According to hospital officials, majority of the medics started being absent from duty on diverse excuses. Many said they could not come to work because of the President’s ban on public transport. Only the committed and courageous ones stayed on duty.
This was not the only challenge they faced as a medical team, he said breaking the news to the first patient was a difficult step.
“With the index case, I remember personally consulting the Ministry of Health on who would break the news? So we called in a psychosocial person. She is a young girl,…the girl sweated, she could not even imagine going there to talk and although she has been doing it,” the specialist added.

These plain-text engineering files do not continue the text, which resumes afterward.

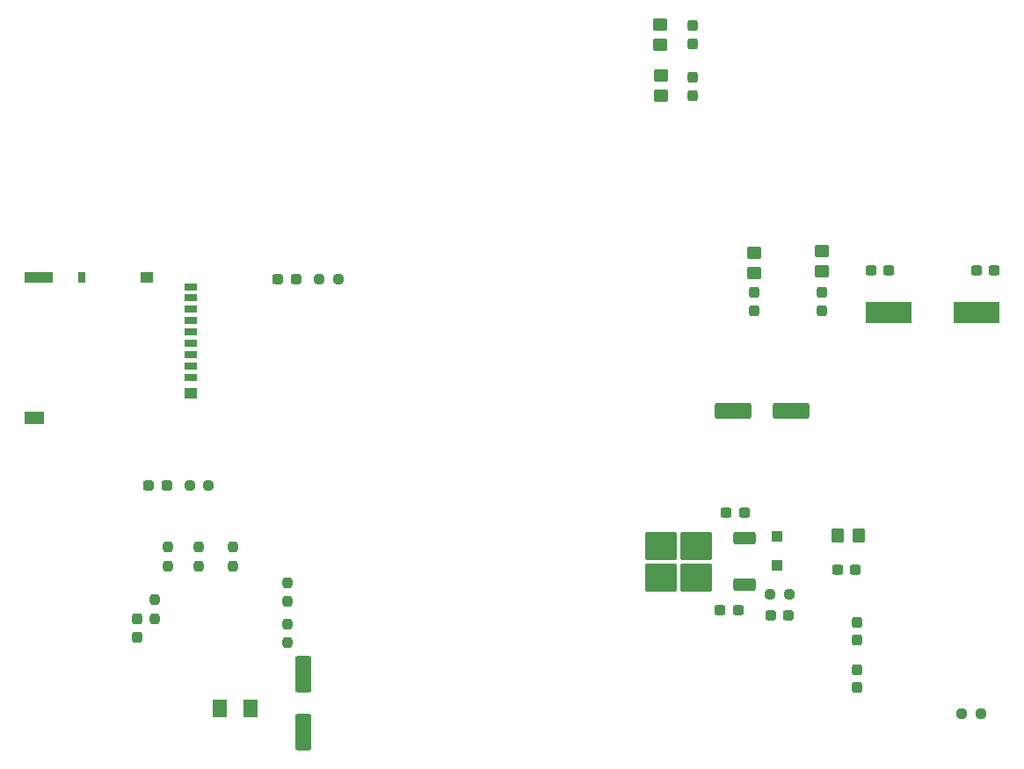
<source format=gbr>
%TF.GenerationSoftware,KiCad,Pcbnew,7.0.1-0*%
%TF.CreationDate,2023-05-25T18:19:08+09:00*%
%TF.ProjectId,MissionModule,4d697373-696f-46e4-9d6f-64756c652e6b,rev?*%
%TF.SameCoordinates,Original*%
%TF.FileFunction,Paste,Top*%
%TF.FilePolarity,Positive*%
%FSLAX46Y46*%
G04 Gerber Fmt 4.6, Leading zero omitted, Abs format (unit mm)*
G04 Created by KiCad (PCBNEW 7.0.1-0) date 2023-05-25 18:19:08*
%MOMM*%
%LPD*%
G01*
G04 APERTURE LIST*
G04 Aperture macros list*
%AMRoundRect*
0 Rectangle with rounded corners*
0 $1 Rounding radius*
0 $2 $3 $4 $5 $6 $7 $8 $9 X,Y pos of 4 corners*
0 Add a 4 corners polygon primitive as box body*
4,1,4,$2,$3,$4,$5,$6,$7,$8,$9,$2,$3,0*
0 Add four circle primitives for the rounded corners*
1,1,$1+$1,$2,$3*
1,1,$1+$1,$4,$5*
1,1,$1+$1,$6,$7*
1,1,$1+$1,$8,$9*
0 Add four rect primitives between the rounded corners*
20,1,$1+$1,$2,$3,$4,$5,0*
20,1,$1+$1,$4,$5,$6,$7,0*
20,1,$1+$1,$6,$7,$8,$9,0*
20,1,$1+$1,$8,$9,$2,$3,0*%
G04 Aperture macros list end*
%ADD10RoundRect,0.250001X0.462499X0.624999X-0.462499X0.624999X-0.462499X-0.624999X0.462499X-0.624999X0*%
%ADD11RoundRect,0.237500X0.250000X0.237500X-0.250000X0.237500X-0.250000X-0.237500X0.250000X-0.237500X0*%
%ADD12RoundRect,0.250000X-0.450000X0.350000X-0.450000X-0.350000X0.450000X-0.350000X0.450000X0.350000X0*%
%ADD13RoundRect,0.237500X-0.300000X-0.237500X0.300000X-0.237500X0.300000X0.237500X-0.300000X0.237500X0*%
%ADD14RoundRect,0.237500X0.237500X-0.300000X0.237500X0.300000X-0.237500X0.300000X-0.237500X-0.300000X0*%
%ADD15RoundRect,0.237500X0.237500X-0.250000X0.237500X0.250000X-0.237500X0.250000X-0.237500X-0.250000X0*%
%ADD16RoundRect,0.250000X-0.350000X-0.450000X0.350000X-0.450000X0.350000X0.450000X-0.350000X0.450000X0*%
%ADD17RoundRect,0.237500X-0.237500X0.287500X-0.237500X-0.287500X0.237500X-0.287500X0.237500X0.287500X0*%
%ADD18RoundRect,0.237500X0.237500X-0.287500X0.237500X0.287500X-0.237500X0.287500X-0.237500X-0.287500X0*%
%ADD19RoundRect,0.250000X-1.500000X-0.550000X1.500000X-0.550000X1.500000X0.550000X-1.500000X0.550000X0*%
%ADD20RoundRect,0.237500X-0.237500X0.250000X-0.237500X-0.250000X0.237500X-0.250000X0.237500X0.250000X0*%
%ADD21R,4.500000X2.000000*%
%ADD22RoundRect,0.237500X0.287500X0.237500X-0.287500X0.237500X-0.287500X-0.237500X0.287500X-0.237500X0*%
%ADD23RoundRect,0.250000X0.850000X0.350000X-0.850000X0.350000X-0.850000X-0.350000X0.850000X-0.350000X0*%
%ADD24RoundRect,0.250000X1.275000X1.125000X-1.275000X1.125000X-1.275000X-1.125000X1.275000X-1.125000X0*%
%ADD25RoundRect,0.237500X0.300000X0.237500X-0.300000X0.237500X-0.300000X-0.237500X0.300000X-0.237500X0*%
%ADD26RoundRect,0.237500X-0.287500X-0.237500X0.287500X-0.237500X0.287500X0.237500X-0.287500X0.237500X0*%
%ADD27RoundRect,0.250000X-0.550000X1.500000X-0.550000X-1.500000X0.550000X-1.500000X0.550000X1.500000X0*%
%ADD28RoundRect,0.250000X0.300000X-0.300000X0.300000X0.300000X-0.300000X0.300000X-0.300000X-0.300000X0*%
%ADD29RoundRect,0.237500X-0.250000X-0.237500X0.250000X-0.237500X0.250000X0.237500X-0.250000X0.237500X0*%
%ADD30R,1.200000X0.700000*%
%ADD31R,0.800000X1.000000*%
%ADD32R,1.200000X1.000000*%
%ADD33R,2.800000X1.000000*%
%ADD34R,1.900000X1.300000*%
G04 APERTURE END LIST*
D10*
%TO.C,F1*%
X124487500Y-128500000D03*
X121512500Y-128500000D03*
%TD*%
D11*
%TO.C,R11*%
X120412500Y-107000000D03*
X118587500Y-107000000D03*
%TD*%
D12*
%TO.C,R7*%
X163912500Y-62487500D03*
X163912500Y-64487500D03*
%TD*%
D13*
%TO.C,C6*%
X184213500Y-86203432D03*
X185938500Y-86203432D03*
%TD*%
D14*
%TO.C,C2*%
X182917000Y-121863932D03*
X182917000Y-120138932D03*
%TD*%
D15*
%TO.C,R12*%
X122750000Y-114750000D03*
X122750000Y-112925000D03*
%TD*%
D16*
%TO.C,R3*%
X181007500Y-111790000D03*
X183007500Y-111790000D03*
%TD*%
D17*
%TO.C,D5*%
X167000000Y-67625000D03*
X167000000Y-69375000D03*
%TD*%
D18*
%TO.C,D3*%
X179500000Y-90125000D03*
X179500000Y-88375000D03*
%TD*%
D11*
%TO.C,R15*%
X132900000Y-87099432D03*
X131075000Y-87099432D03*
%TD*%
D19*
%TO.C,C8*%
X170900000Y-99799432D03*
X176500000Y-99799432D03*
%TD*%
D12*
%TO.C,R6*%
X164000000Y-67412500D03*
X164000000Y-69412500D03*
%TD*%
D20*
%TO.C,R8*%
X128000000Y-120337500D03*
X128000000Y-122162500D03*
%TD*%
D12*
%TO.C,R4*%
X179500000Y-84337500D03*
X179500000Y-86337500D03*
%TD*%
D17*
%TO.C,D6*%
X167000000Y-62612500D03*
X167000000Y-64362500D03*
%TD*%
D15*
%TO.C,R13*%
X119500000Y-114750000D03*
X119500000Y-112925000D03*
%TD*%
D18*
%TO.C,D4*%
X173000000Y-90125000D03*
X173000000Y-88375000D03*
%TD*%
D21*
%TO.C,Y1*%
X185906000Y-90267432D03*
X194406000Y-90267432D03*
%TD*%
D15*
%TO.C,R14*%
X116500000Y-114750000D03*
X116500000Y-112925000D03*
%TD*%
D22*
%TO.C,D1*%
X176287500Y-119500000D03*
X174537500Y-119500000D03*
%TD*%
D23*
%TO.C,U3*%
X172000000Y-116579432D03*
D24*
X167375000Y-115824432D03*
X167375000Y-112774432D03*
X164025000Y-115824432D03*
X164025000Y-112774432D03*
D23*
X172000000Y-112019432D03*
%TD*%
D25*
%TO.C,C7*%
X172012500Y-109599432D03*
X170287500Y-109599432D03*
%TD*%
%TO.C,C3*%
X171412500Y-118999432D03*
X169687500Y-118999432D03*
%TD*%
D26*
%TO.C,D7*%
X114625000Y-107000000D03*
X116375000Y-107000000D03*
%TD*%
D27*
%TO.C,C9*%
X129500000Y-125200000D03*
X129500000Y-130800000D03*
%TD*%
D28*
%TO.C,D2*%
X175160306Y-114680000D03*
X175160306Y-111880000D03*
%TD*%
D11*
%TO.C,R2*%
X176325000Y-117500000D03*
X174500000Y-117500000D03*
%TD*%
D14*
%TO.C,C4*%
X182917000Y-126462500D03*
X182917000Y-124737500D03*
%TD*%
D29*
%TO.C,R1*%
X192987500Y-129000000D03*
X194812500Y-129000000D03*
%TD*%
D25*
%TO.C,C1*%
X196098500Y-86203432D03*
X194373500Y-86203432D03*
%TD*%
D26*
%TO.C,D8*%
X127112500Y-87099432D03*
X128862500Y-87099432D03*
%TD*%
D18*
%TO.C,D9*%
X113500000Y-121625000D03*
X113500000Y-119875000D03*
%TD*%
D20*
%TO.C,R10*%
X128000000Y-116337500D03*
X128000000Y-118162500D03*
%TD*%
D30*
%TO.C,J2*%
X118725000Y-96525000D03*
X118725000Y-95425000D03*
X118725000Y-94325000D03*
X118725000Y-93225000D03*
X118725000Y-92125000D03*
X118725000Y-91025000D03*
X118725000Y-89925000D03*
X118725000Y-88825000D03*
X118725000Y-87875000D03*
D31*
X108225000Y-86925000D03*
D32*
X114425000Y-86925000D03*
D33*
X104075000Y-86925000D03*
D32*
X118725000Y-98075000D03*
D34*
X103625000Y-100425000D03*
%TD*%
D25*
%TO.C,C5*%
X182745000Y-115100000D03*
X181020000Y-115100000D03*
%TD*%
D12*
%TO.C,R5*%
X173000000Y-84500000D03*
X173000000Y-86500000D03*
%TD*%
D20*
%TO.C,R9*%
X115200000Y-118000000D03*
X115200000Y-119825000D03*
%TD*%
M02*

</source>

“When I put a protective gear on her, she started sweating. She was not seeing, she had to remove the protective gear. I told her you have to get used to this thing. She spent 20 minutes in the isolation ward before breaking the news to the first patient,” Dr Muwanga said.
The news yielded shock to the index patient. He was the sole bread earner for his family. It was devastating.
“I am dead,” the patient is quoted to have screamed upon receiving the news.
“This was a young man but I told him, there is hope, you will get better,” Dr Muwanga remarked.
“We are happy he is among the people we discharged. I am sure he is extremely happy,” he said.
“Now that Entebbe had accepted the first case, every other day we were getting more cases. Cases would appear in Naguru, in Mulago and they would be told to go to Entebbe,” Dr Muwanga said.
The doctors, health workers and patients need emotional support and reassurance, according to him.
“We had to counsel our patients. They were psychologically traumatised, especially after the index,” he said.
Dr Muwanga revealed that on the second day after receiving the news of the first positive case, he contemplated resigning from his job.
“The situation was difficult for me to handle. I felt like resigning but I could not because I was at the centre of it. Every time, the ministry would ring. I remember one time, my phone went off, the minister said “your phone getting off is like committing suicide,” he recounted.
RAY OF HOPE
On Saturday, Dr Aceng said athough the country has registered success with recovered patients, this could be the beginning of the Covid-19 battle. She urged health workers to remain strong.
“Encourage each other, we all need counselling so that we can still go on,” Dr Aceng said.
The discharged former Covid-19 patients will be followed up for 14 days, according to Ministry of Health and their communities have been sensitised against stigma. A cumulative 4,856 samples have been tested for Covid-19 in the country and 244 individuals are under institutional quarantine while 588 contacts with the confirmed cases are under follow up.